_取り組む課題_
• a. 子会社売却の解説文について、次の問いに答えてください。
(i) 子会社を売却するときの流れは、いくつのステップで解説されていますか？
(ii) 日立製作所が日立プロキュアメントサービスの売却を発表したのはいつですか？
(iii) パナソニックとパソナは、それぞれ何%を引き受けることになっていますか？
• b. 子会社売却の解説文のうち、「まずは、子会社を売却した有名な企業の事例を2つ確認しましょう。」を含む語句から書き始め、「売却することを発表しました。」まで書いたところで止めて、そのとおりに書き出してください。
• c. 子会社売却の解説文の続きを拾い上げ、最後の文の後から書き進めてください。

_抜粋本文_
子会社の売却方法についてお調べですね。
子会社を売却するときには、通常の株式譲渡とは少し違う手続きをすることがあるので注意をしなければなりません。
そこで今回は子会社を売却するときの流れを10のステップで詳しく解説しています。
また、子会社の売却だからこそできる税金対策を事前に学び、万全の体制で子会社を売却しましょう。
目次
1.子会社を売却した有名な企業の事例

子会社の売却はよくニュースで聞きますよね。
まずは、子会社を売却した有名な企業の事例を2つ確認しましょう。
事例1.日立製作所の子会社売却
売り手企業 | 日立製作所 |
対象の子会社 | 日立プロキュアメントサービス |
買い手企業 | 萬楽庵 |
売却価格 | 8億円程度(非公開) |
日立製作所は2018年12月に間接材の調達子会社である日立プロキュアメントサービスを売却することを発表しました。
売却先はインドのITサービス大手のインフォシス、パナソニック、パソナです。
株式の81%を引き受けるインフォシスの子会社となり、社名も変更する予定となっています。
パナソニックとパソナはそれぞれ2%ずつ引き受け、残りの15%は日立製作所が保有し続けることになっています。
今回、日立製作所が子会社の売却に踏み切った理由は、営業利益率を10%以上に高めるためです。
経営基盤を強化し、IoT事業に資金を集中させます。

_元資料_
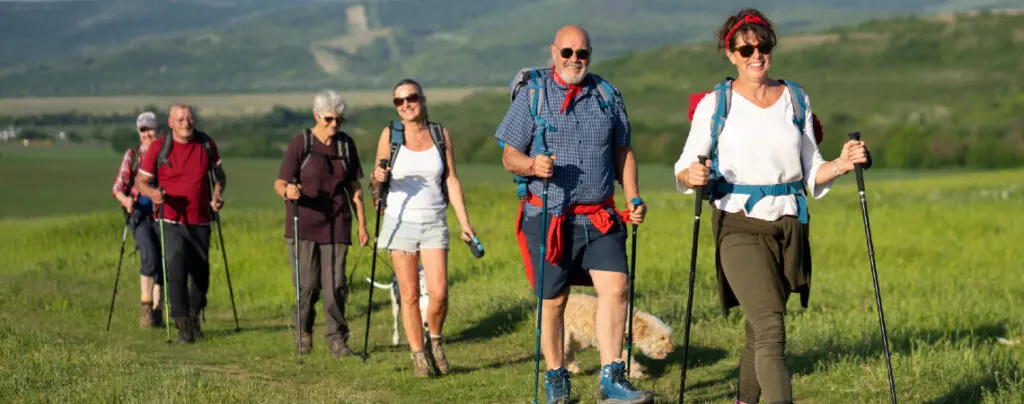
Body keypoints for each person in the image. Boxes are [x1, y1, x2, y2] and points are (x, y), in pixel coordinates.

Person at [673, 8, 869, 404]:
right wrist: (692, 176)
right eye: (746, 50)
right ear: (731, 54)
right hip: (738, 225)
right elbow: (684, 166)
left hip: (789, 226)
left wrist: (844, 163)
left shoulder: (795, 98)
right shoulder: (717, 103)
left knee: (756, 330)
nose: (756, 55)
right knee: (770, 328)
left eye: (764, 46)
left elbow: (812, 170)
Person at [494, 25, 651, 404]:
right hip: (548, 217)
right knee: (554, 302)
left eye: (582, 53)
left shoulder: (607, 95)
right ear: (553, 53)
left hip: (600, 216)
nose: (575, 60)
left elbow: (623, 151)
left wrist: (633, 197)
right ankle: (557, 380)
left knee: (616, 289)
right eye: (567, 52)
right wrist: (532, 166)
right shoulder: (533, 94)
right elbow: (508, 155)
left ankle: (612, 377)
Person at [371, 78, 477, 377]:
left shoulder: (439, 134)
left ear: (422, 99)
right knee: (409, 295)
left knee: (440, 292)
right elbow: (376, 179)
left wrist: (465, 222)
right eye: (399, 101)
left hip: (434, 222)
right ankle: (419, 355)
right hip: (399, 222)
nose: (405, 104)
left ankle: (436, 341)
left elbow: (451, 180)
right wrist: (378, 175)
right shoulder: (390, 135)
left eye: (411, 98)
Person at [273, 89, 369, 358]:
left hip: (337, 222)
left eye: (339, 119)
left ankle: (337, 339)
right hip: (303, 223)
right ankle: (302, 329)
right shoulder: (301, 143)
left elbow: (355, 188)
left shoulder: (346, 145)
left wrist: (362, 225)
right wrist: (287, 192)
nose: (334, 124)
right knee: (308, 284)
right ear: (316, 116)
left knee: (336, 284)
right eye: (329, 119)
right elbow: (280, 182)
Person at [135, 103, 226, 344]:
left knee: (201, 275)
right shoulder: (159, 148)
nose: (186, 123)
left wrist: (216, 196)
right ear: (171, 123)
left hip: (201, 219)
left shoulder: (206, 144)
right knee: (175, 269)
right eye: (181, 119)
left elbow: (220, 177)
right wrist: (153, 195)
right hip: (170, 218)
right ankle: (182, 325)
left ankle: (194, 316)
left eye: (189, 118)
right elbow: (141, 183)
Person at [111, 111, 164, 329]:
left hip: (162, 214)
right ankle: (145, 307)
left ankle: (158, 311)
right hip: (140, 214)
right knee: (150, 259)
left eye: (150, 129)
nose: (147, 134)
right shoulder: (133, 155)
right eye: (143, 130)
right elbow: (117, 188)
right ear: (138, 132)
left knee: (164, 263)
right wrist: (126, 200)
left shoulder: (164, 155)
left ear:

_解答結果_
• a.
(i) 10のステップ
(ii) 2018年12月
(iii) それぞれ2%ずつ

• b.
まずは、子会社を売却した有名な企業の事例を2つ確認しましょう。
事例1.日立製作所の子会社売却
売り手企業 | 日立製作所 |
対象の子会社 | 日立プロキュアメントサービス |
買い手企業 | 萬楽庵 |
売却価格 | 8億円程度(非公開) |
日立製作所は2018年12月に間接材の調達子会社である日立プロキュアメントサービスを売却することを発表しました。

• c.
日立製作所は、日立プロキュアメントサービスを数十億で売却することに成功しました。
事例2.RIZAPグループの子会社売却
売り手企業 | RIZAPグループ |
対象の子会社 | ジャパンゲートウェイ |
買い手企業 | インフォシス(81%保有) パナソニック(2%保有) パソナ(2%保有) |
売却価格 | 8億円程(非公開) |
RIZAPグループは、化粧品販売子会社であるジャパンゲートウェイを売却したと発表しました。
ジャパンゲートウェイの売却先は名古屋市の投資会社萬楽庵です。
萬楽庵は、今後展開する予定の通販事業にジャパンゲートウェイの持つブランド商品を活用したいとの考えを述べています。
RIZAPは2019年3月期連結決算の純損益が赤字になる見通しを2018年11月に発表したばかりです。
原因は、赤字企業の買収を繰り返し行っていたことにあります。
そのため、本業のフィットネスクラブとの関連が低い子会社を売却する計画を立てていたのです。
そもそも、RIZAPは赤字だったジャパンゲートウェイを2017年12月に買収しました。
しかし、買収後思うように業績が伸びず、赤字は回復しなかったのです。
売却額は非公開となっていますが、RIZAPは売却によって約8億円の損失を2019年3月期決算に計上する予定となっています。
ライザップが赤字に陥った原因については、『負ののれんとは?発生する理由とリスクをRIZAPを例に徹底解説!』で詳しく説明しています。
2.子会社を売却する目的は『経営再建』

2つの有名企業の事例を見てみました。
事例からも分かるように、子会社を売却する目的は経営再建です。
そもそも、子会社には経営の決定権がなく、親会社に経営権が握られています。
子会社を売却することで、力を注ぎたい事業のための資金調達することができるのです。
しかし、子会社の売却は通常の会社売却の手続きと少し異なります。
次の章で子会社を売却するときの流れを確認していきましょう。
3.子会社を売却するときの流れ

子会社を売却する場合、株式譲渡の手法が用いることが一般的です。
子会社を売却するときの流れは10のステップに分けることができます。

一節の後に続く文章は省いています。